Agricultora, Bezerra cita padrões de seca e chuva cada vez mais imprevisíveis. "Alguns guardiões se desestimulam. 'Plantei, perdi, não sei se vou plantar no ano que vem porque o clima está difícil'." Pensando na continuidade do trabalho, há esforços de formação de jovens e parcerias com universitários. "Eles são sementes também, porque levam e multiplicam a bagagem que tiveram aqui."

De volta à família Lima, em Vertentes, Estefany, na reta final do ensino médio, planeja ser professora de história e "algum tipo de ativista" em causas sociais. Fala dos efeitos do clima no sítio: sem a chuva de anos anteriores, a venda de hortaliças foi suspensa para economizar a água armazenada nas cisternas. "Nossa alternativa são as abelhas, com a comercialização do mel. Mas neste ano até para elas está meio escasso."

A sucessão rural, junto com adaptação climática, transição agroalimentar e digitalização no campo, é um dos eixos de pesquisa e incidência da Cátedra Itinerante de Inclusão Produtiva Rural. Criada pelo núcleo de sustentabilidade do Centro Brasileiro de Análise e Planejamento (Cebrap) e pela Fundação Arymax, a instituição tem se voltado ao semiárido, razão para uma de suas coordenadoras, Júlia Mariano, participar da expedição.

"Essa região é onde está a agricultura familiar mais vulnerável", diz Mariano. "Outros lugares precisarão lidar com a seca. Então, as soluções desenvolvidas na caatinga devem ser consideradas nesse repertório. O desafio é entender como seguir a partir daí, envolvendo todos os atores dessa agenda, como as políticas públicas."

Os organizadores da CCW falam em cerca de 500 pessoas mobilizadas, tão diversas quanto pesquisadores, gestores de family office, filantropos, influenciadores, agricultores e representantes do poder público. Na plenária final, no Parque Nacional do Vale do Catimbau, em Buíque, povos indígenas e quilombolas compartilharam saberes e demandas.

A abertura da CCW, em Caruaru, foi com a etapa na caatinga do projeto "Vozes dos Biomas rumo à COP30". Nele, as enviadas especiais da COP30 Denise Dora, a primeira-dama Janja da Silva e Jurema Werneck ouviram representantes de cada bioma para construir cartas propositivas de ação climática a serem entregues às lideranças da cúpula.

De acordo com Morais, do Centro Sabiá, a CCW enviará carta própria à Presidência da COP30. "São mensagens-chave, como financiamento para adaptação climática e regulação das agendas de carbono e transição energética no bioma."
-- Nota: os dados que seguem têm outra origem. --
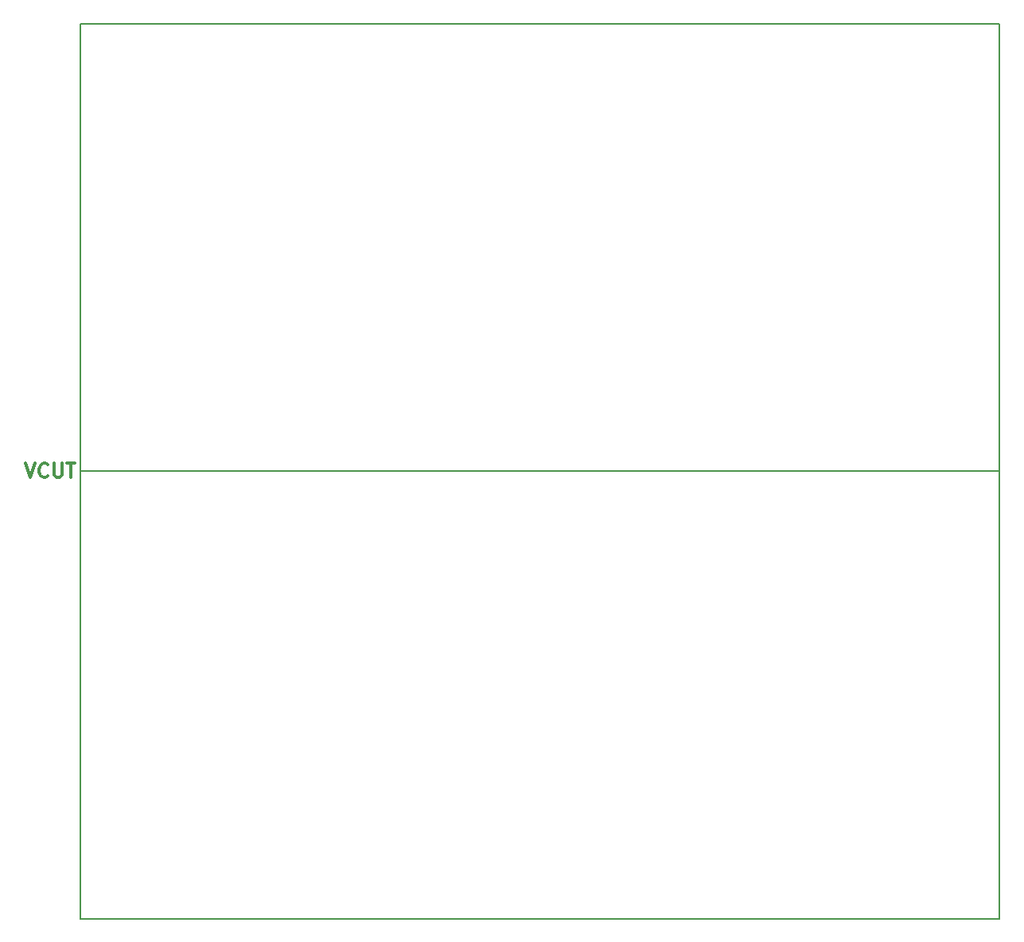
<source format=gbr>
G04 #@! TF.FileFunction,Other,User*
%FSLAX46Y46*%
G04 Gerber Fmt 4.6, Leading zero omitted, Abs format (unit mm)*
G04 Created by KiCad (PCBNEW 4.0.4+e1-6308~48~ubuntu16.04.1-stable) date Sun Jan 29 14:42:06 2017*
%MOMM*%
%LPD*%
G01*
G04 APERTURE LIST*
%ADD10C,0.100000*%
%ADD11C,0.200000*%
%ADD12C,0.300000*%
G04 APERTURE END LIST*
D10*
D11*
X149765000Y-63135000D02*
X51975000Y-63135000D01*
X51975000Y-110760000D02*
X149765000Y-110760000D01*
X51975000Y-63135000D02*
X51975000Y-158385000D01*
X149765000Y-158385000D02*
X149765000Y-63135000D01*
X51975000Y-158385000D02*
X149765000Y-158385000D01*
D12*
X46192857Y-109938571D02*
X46692857Y-111438571D01*
X47192857Y-109938571D01*
X48550000Y-111295714D02*
X48478571Y-111367143D01*
X48264285Y-111438571D01*
X48121428Y-111438571D01*
X47907143Y-111367143D01*
X47764285Y-111224286D01*
X47692857Y-111081429D01*
X47621428Y-110795714D01*
X47621428Y-110581429D01*
X47692857Y-110295714D01*
X47764285Y-110152857D01*
X47907143Y-110010000D01*
X48121428Y-109938571D01*
X48264285Y-109938571D01*
X48478571Y-110010000D01*
X48550000Y-110081429D01*
X49192857Y-109938571D02*
X49192857Y-111152857D01*
X49264285Y-111295714D01*
X49335714Y-111367143D01*
X49478571Y-111438571D01*
X49764285Y-111438571D01*
X49907143Y-111367143D01*
X49978571Y-111295714D01*
X50050000Y-111152857D01*
X50050000Y-109938571D01*
X50550000Y-109938571D02*
X51407143Y-109938571D01*
X50978572Y-111438571D02*
X50978572Y-109938571D01*
M02*

</source>
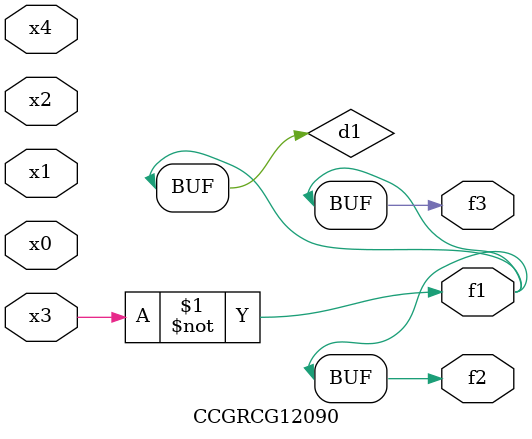
<source format=v>
module CCGRCG12090(
	input x0, x1, x2, x3, x4,
	output f1, f2, f3
);

	wire d1, d2;

	xnor (d1, x3);
	not (d2, x1);
	assign f1 = d1;
	assign f2 = d1;
	assign f3 = d1;
endmodule

</source>
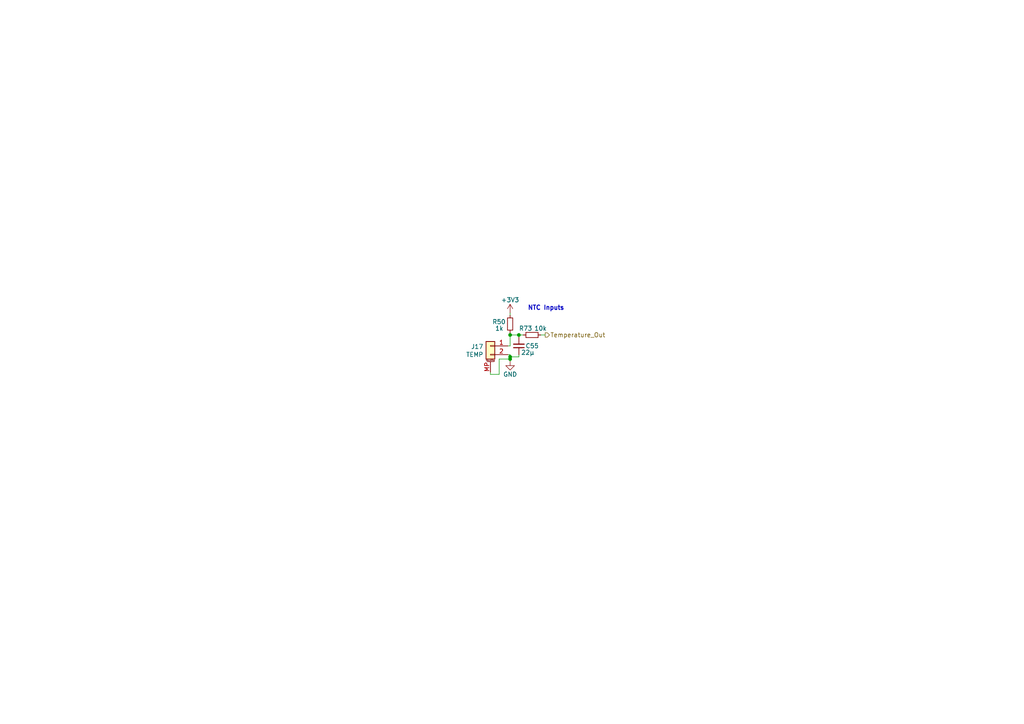
<source format=kicad_sch>
(kicad_sch (version 20211123) (generator eeschema)

  (uuid 9ba85d0a-e58f-45a8-9d86-ad6c976003b7)

  (paper "A4")

  

  (junction (at 147.955 104.14) (diameter 0) (color 0 0 0 0)
    (uuid 2056f16f-2d4a-4f35-8a56-49ab69eeef16)
  )
  (junction (at 147.955 103.505) (diameter 0) (color 0 0 0 0)
    (uuid 3d8571f7-688f-49ac-8d91-22508c277f45)
  )
  (junction (at 147.955 97.155) (diameter 0) (color 0 0 0 0)
    (uuid 6c715627-9fe9-4566-9325-aed34f2a0ebd)
  )
  (junction (at 150.495 97.155) (diameter 0) (color 0 0 0 0)
    (uuid 7c1dbd41-291a-4aad-bf3b-16497f84df7b)
  )

  (wire (pts (xy 150.495 103.505) (xy 147.955 103.505))
    (stroke (width 0) (type default) (color 0 0 0 0))
    (uuid 037a257a-ceb2-409c-ab24-48a743172dae)
  )
  (wire (pts (xy 142.24 107.95) (xy 142.24 108.585))
    (stroke (width 0) (type default) (color 0 0 0 0))
    (uuid 1c7ec62e-d96c-4a0d-ac32-e919b90a3c5b)
  )
  (wire (pts (xy 147.955 104.14) (xy 147.955 103.505))
    (stroke (width 0) (type default) (color 0 0 0 0))
    (uuid 21c9358c-c2dd-4df5-9cfe-ea9bd0b49374)
  )
  (wire (pts (xy 151.765 97.155) (xy 150.495 97.155))
    (stroke (width 0) (type default) (color 0 0 0 0))
    (uuid 2f29ffe5-cbdc-4a3f-81e6-c7d9f4c5145a)
  )
  (wire (pts (xy 147.955 90.805) (xy 147.955 91.44))
    (stroke (width 0) (type default) (color 0 0 0 0))
    (uuid 3a274653-eff3-4ffe-9be8-2bfd0950af0a)
  )
  (wire (pts (xy 147.955 97.155) (xy 147.955 100.33))
    (stroke (width 0) (type default) (color 0 0 0 0))
    (uuid 40800b4d-424c-4738-8041-4662989d2010)
  )
  (wire (pts (xy 147.955 103.505) (xy 147.955 102.87))
    (stroke (width 0) (type default) (color 0 0 0 0))
    (uuid 45899113-d22e-4a5b-822e-9aca23b124ee)
  )
  (wire (pts (xy 144.78 104.14) (xy 147.955 104.14))
    (stroke (width 0) (type default) (color 0 0 0 0))
    (uuid 56b53988-7c92-40d8-a754-683f4429d93e)
  )
  (wire (pts (xy 147.955 100.33) (xy 147.32 100.33))
    (stroke (width 0) (type default) (color 0 0 0 0))
    (uuid 5b5611ee-3a4f-4573-978f-2e48db0ecaf5)
  )
  (wire (pts (xy 147.955 104.775) (xy 147.955 104.14))
    (stroke (width 0) (type default) (color 0 0 0 0))
    (uuid 60628c1f-f7b2-4a4b-be6f-62bc1a819432)
  )
  (wire (pts (xy 147.955 102.87) (xy 147.32 102.87))
    (stroke (width 0) (type default) (color 0 0 0 0))
    (uuid 84e154cc-34e9-48ac-ab7e-fc52b3bc90d0)
  )
  (wire (pts (xy 150.495 97.155) (xy 147.955 97.155))
    (stroke (width 0) (type default) (color 0 0 0 0))
    (uuid 8527ef2e-5212-4629-b6f5-b0130ab61dab)
  )
  (wire (pts (xy 144.78 108.585) (xy 144.78 104.14))
    (stroke (width 0) (type default) (color 0 0 0 0))
    (uuid 9ad8e352-005c-4299-8beb-56f3b58c96b7)
  )
  (wire (pts (xy 147.955 96.52) (xy 147.955 97.155))
    (stroke (width 0) (type default) (color 0 0 0 0))
    (uuid a57e46ab-4127-4b88-afea-d94b5d7bc928)
  )
  (wire (pts (xy 150.495 102.87) (xy 150.495 103.505))
    (stroke (width 0) (type default) (color 0 0 0 0))
    (uuid c1b73b2b-a0dd-4b0e-8d3d-c3beea420b93)
  )
  (wire (pts (xy 142.24 108.585) (xy 144.78 108.585))
    (stroke (width 0) (type default) (color 0 0 0 0))
    (uuid c2079b33-906e-4c67-b0b6-7e228acc166b)
  )
  (wire (pts (xy 156.845 97.155) (xy 158.115 97.155))
    (stroke (width 0) (type default) (color 0 0 0 0))
    (uuid d799aac7-79c2-4447-bfa3-8eb302b60af7)
  )
  (wire (pts (xy 150.495 97.79) (xy 150.495 97.155))
    (stroke (width 0) (type default) (color 0 0 0 0))
    (uuid eecd895d-4aa1-458c-8512-c9957fd00fad)
  )

  (text "NTC Inputs" (at 153.035 90.17 0)
    (effects (font (size 1.27 1.27) (thickness 0.254) bold) (justify left bottom))
    (uuid d36e7ed4-f2bc-4d88-86ae-317d3c24af1a)
  )

  (hierarchical_label "Temperature_Out" (shape output) (at 158.115 97.155 0)
    (effects (font (size 1.27 1.27)) (justify left))
    (uuid 4266f6dc-b108-467a-bc4a-756158b1a271)
  )

  (symbol (lib_id "Device:R_Small") (at 154.305 97.155 270) (mirror x)
    (in_bom yes) (on_board yes)
    (uuid 00000000-0000-0000-0000-000061bd0a9d)
    (property "Reference" "R73" (id 0) (at 150.495 95.25 90)
      (effects (font (size 1.27 1.27)) (justify left))
    )
    (property "Value" "10k" (id 1) (at 154.94 95.25 90)
      (effects (font (size 1.27 1.27)) (justify left))
    )
    (property "Footprint" "Resistor_SMD:R_0603_1608Metric" (id 2) (at 154.305 97.155 0)
      (effects (font (size 1.27 1.27)) hide)
    )
    (property "Datasheet" "~" (id 3) (at 154.305 97.155 0)
      (effects (font (size 1.27 1.27)) hide)
    )
    (pin "1" (uuid bb83ac1f-cfd2-420c-ba74-b2dae6872dcd))
    (pin "2" (uuid 729cda18-4fda-4de1-b7f1-fefa7d5e8246))
  )

  (symbol (lib_id "Device:R_Small") (at 147.955 93.98 0) (mirror y)
    (in_bom yes) (on_board yes)
    (uuid 00000000-0000-0000-0000-0000633f40ca)
    (property "Reference" "R50" (id 0) (at 146.685 93.345 0)
      (effects (font (size 1.27 1.27)) (justify left))
    )
    (property "Value" "1k" (id 1) (at 146.05 95.25 0)
      (effects (font (size 1.27 1.27)) (justify left))
    )
    (property "Footprint" "Resistor_SMD:R_0603_1608Metric" (id 2) (at 147.955 93.98 0)
      (effects (font (size 1.27 1.27)) hide)
    )
    (property "Datasheet" "~" (id 3) (at 147.955 93.98 0)
      (effects (font (size 1.27 1.27)) hide)
    )
    (pin "1" (uuid 8b2d9535-5db9-4e50-bbf5-feb5123e0c20))
    (pin "2" (uuid 9d432cc0-84e4-4801-b74a-6d1d1c8e0f6e))
  )

  (symbol (lib_id "Connector_Generic_MountingPin:Conn_01x02_MountingPin") (at 142.24 100.33 0) (mirror y)
    (in_bom yes) (on_board yes)
    (uuid 00000000-0000-0000-0000-0000633f40d2)
    (property "Reference" "J17" (id 0) (at 140.208 100.5332 0)
      (effects (font (size 1.27 1.27)) (justify left))
    )
    (property "Value" "TEMP" (id 1) (at 140.208 102.8446 0)
      (effects (font (size 1.27 1.27)) (justify left))
    )
    (property "Footprint" "Connector_JST:JST_GH_BM02B-GHS-TBT_1x02-1MP_P1.25mm_Vertical" (id 2) (at 142.24 100.33 0)
      (effects (font (size 1.27 1.27)) hide)
    )
    (property "Datasheet" "~" (id 3) (at 142.24 100.33 0)
      (effects (font (size 1.27 1.27)) hide)
    )
    (pin "1" (uuid a26ab017-3e05-4e3a-9a5a-8e4ce3bc71a2))
    (pin "2" (uuid 21c6c278-7c86-44e1-b77a-06e567e4e835))
    (pin "MP" (uuid a102cac0-765c-4f15-b1e9-0c58fe8ee163))
  )

  (symbol (lib_id "Device:C_Small") (at 150.495 100.33 0) (mirror x)
    (in_bom yes) (on_board yes)
    (uuid 00000000-0000-0000-0000-0000633f40d8)
    (property "Reference" "C55" (id 0) (at 152.4 100.33 0)
      (effects (font (size 1.27 1.27)) (justify left))
    )
    (property "Value" "22µ" (id 1) (at 151.13 102.235 0)
      (effects (font (size 1.27 1.27)) (justify left))
    )
    (property "Footprint" "Capacitor_SMD:C_0603_1608Metric" (id 2) (at 150.495 100.33 0)
      (effects (font (size 1.27 1.27)) hide)
    )
    (property "Datasheet" "~" (id 3) (at 150.495 100.33 0)
      (effects (font (size 1.27 1.27)) hide)
    )
    (pin "1" (uuid 4f529efd-a565-47a8-b5ee-98c0f1599026))
    (pin "2" (uuid 0cee2191-f7e2-4076-b638-fffac524b1aa))
  )

  (symbol (lib_id "power:+3V3") (at 147.955 90.805 0)
    (in_bom yes) (on_board yes)
    (uuid 00000000-0000-0000-0000-0000633f40e9)
    (property "Reference" "#PWR0164" (id 0) (at 147.955 94.615 0)
      (effects (font (size 1.27 1.27)) hide)
    )
    (property "Value" "+3V3" (id 1) (at 147.955 86.995 0))
    (property "Footprint" "" (id 2) (at 147.955 90.805 0)
      (effects (font (size 1.27 1.27)) hide)
    )
    (property "Datasheet" "" (id 3) (at 147.955 90.805 0)
      (effects (font (size 1.27 1.27)) hide)
    )
    (pin "1" (uuid 6c9ae9ef-c68c-4d59-a4f3-7036aea286a8))
  )

  (symbol (lib_id "power:GND") (at 147.955 104.775 0)
    (in_bom yes) (on_board yes)
    (uuid 00000000-0000-0000-0000-0000633f40f3)
    (property "Reference" "#PWR0165" (id 0) (at 147.955 111.125 0)
      (effects (font (size 1.27 1.27)) hide)
    )
    (property "Value" "GND" (id 1) (at 147.955 108.585 0))
    (property "Footprint" "" (id 2) (at 147.955 104.775 0)
      (effects (font (size 1.27 1.27)) hide)
    )
    (property "Datasheet" "" (id 3) (at 147.955 104.775 0)
      (effects (font (size 1.27 1.27)) hide)
    )
    (pin "1" (uuid d6a5a704-24ee-4255-8170-cc7e8c0a5d6c))
  )
)

</source>
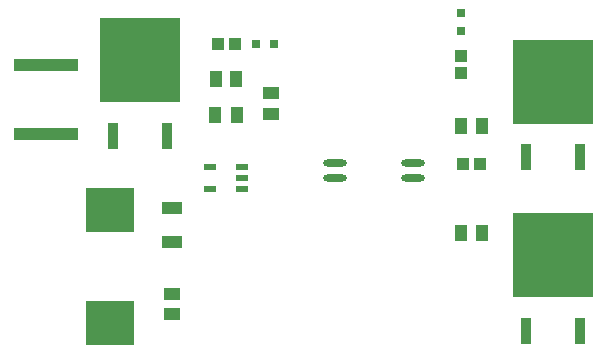
<source format=gtp>
G04*
G04 #@! TF.GenerationSoftware,Altium Limited,Altium Designer,18.1.11 (251)*
G04*
G04 Layer_Color=8421504*
%FSLAX25Y25*%
%MOIN*%
G70*
G01*
G75*
%ADD17R,0.04331X0.05512*%
%ADD18R,0.04134X0.03937*%
%ADD19R,0.03150X0.03150*%
%ADD20R,0.03937X0.04134*%
%ADD21R,0.03150X0.03150*%
%ADD22O,0.07874X0.02362*%
%ADD23R,0.03740X0.08858*%
%ADD24R,0.26772X0.28347*%
%ADD25R,0.03740X0.08661*%
%ADD26R,0.03937X0.02362*%
%ADD27R,0.06693X0.04331*%
%ADD28R,0.05512X0.04331*%
%ADD29R,0.21260X0.04134*%
%ADD30R,0.04134X0.05709*%
%ADD31R,0.15984X0.15000*%
D17*
X160138Y85827D02*
D03*
X153248D02*
D03*
X153248Y50224D02*
D03*
X160138D02*
D03*
X78248Y101575D02*
D03*
X71358D02*
D03*
D18*
X159547Y72973D02*
D03*
X153839D02*
D03*
X72228Y113091D02*
D03*
X77937D02*
D03*
D19*
X153248Y117520D02*
D03*
Y123425D02*
D03*
D20*
Y103445D02*
D03*
Y109153D02*
D03*
D21*
X84842Y113091D02*
D03*
X90748D02*
D03*
D22*
X111024Y73366D02*
D03*
Y68366D02*
D03*
X137008Y73366D02*
D03*
Y68366D02*
D03*
D23*
X174882Y17323D02*
D03*
X192835D02*
D03*
D24*
X183858Y42913D02*
D03*
X183858Y100591D02*
D03*
X46063Y107677D02*
D03*
D25*
X192835Y75394D02*
D03*
X174882D02*
D03*
X55039Y82480D02*
D03*
X37087D02*
D03*
D26*
X80216Y64764D02*
D03*
Y68504D02*
D03*
Y72244D02*
D03*
X69390D02*
D03*
Y64764D02*
D03*
D27*
X56693Y58268D02*
D03*
Y47244D02*
D03*
D28*
Y29823D02*
D03*
Y22933D02*
D03*
X89764Y89862D02*
D03*
Y96752D02*
D03*
D29*
X14961Y82972D02*
D03*
Y106004D02*
D03*
D30*
X71161Y89370D02*
D03*
X78445D02*
D03*
D31*
X36087Y57874D02*
D03*
Y20079D02*
D03*
M02*

</source>
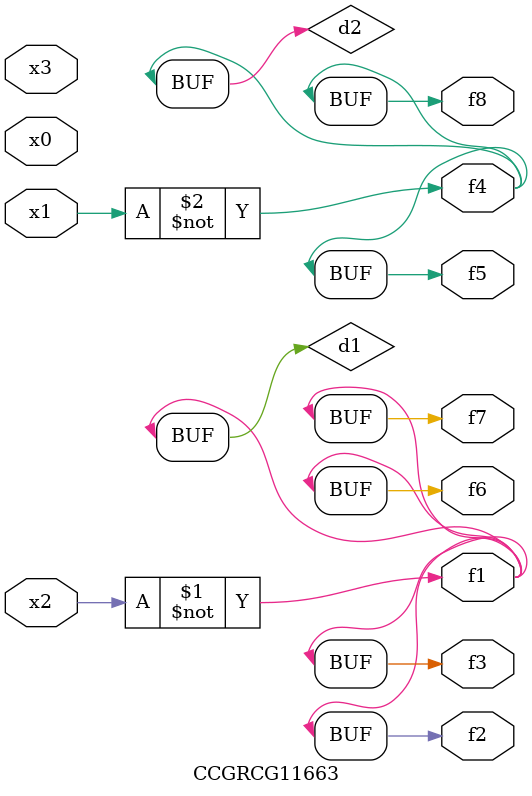
<source format=v>
module CCGRCG11663(
	input x0, x1, x2, x3,
	output f1, f2, f3, f4, f5, f6, f7, f8
);

	wire d1, d2;

	xnor (d1, x2);
	not (d2, x1);
	assign f1 = d1;
	assign f2 = d1;
	assign f3 = d1;
	assign f4 = d2;
	assign f5 = d2;
	assign f6 = d1;
	assign f7 = d1;
	assign f8 = d2;
endmodule

</source>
Além de servir de inspiração aos demais biomas, a intenção é que a CCW seja anual. "A caatinga não está em lugar nenhum no debate climático. Em Nova York, ninguém sabe que ela existe", diz Morais. "Mas se estamos falando de ondas de calor, de restrição de água, aqui há 30 milhões de pessoas que já nascem adaptadas a essa realidade. A gente tem que estar nessa mesa de conversa."